Syria to face UN questioning over the Houla massacre

The UN Human Rights Council will hold a special session on the situation in Syria this Friday announced UN officials.

Fifty-one nations have signed in support of the session, which will address last week’s killing of more than a 100 civilians in Houla.

Speaking on the massacre, the US ambassador to the U.N, Susan Rice, said,

“in the absence of the Assad regime adhering to its commitments suddenly and definitively, the security council and others in the international community will come together and in a unified way to increase the pressure on the Assad regime, including through the use of sanctions..”

Detailing the 'worst case scenario', Rice said,

"none of this happens and the violence intensifies and spills over the region. It heightens sectarian fissures and we in effect have a proxy war which outsiders are supporting the opposition or the government through arms and other means.”
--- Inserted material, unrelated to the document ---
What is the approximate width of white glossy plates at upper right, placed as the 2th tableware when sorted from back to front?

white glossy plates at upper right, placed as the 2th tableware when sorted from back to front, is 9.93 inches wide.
"And members of this council and members of the international community are left with the option only of considering whether they are prepared to take actions outside of the Annan plan and the authority of this council,"

The Houla massacre prompted several nations including the US, UK, France, Germany and Australia, to expel Syrian diplomats on Tuesday.

Just last week a UN panel of independent human rights experts concluded that the government forces were largely responsible for most of the violence unfolding, including the extra-judicial killing and torturing of members of the opposition.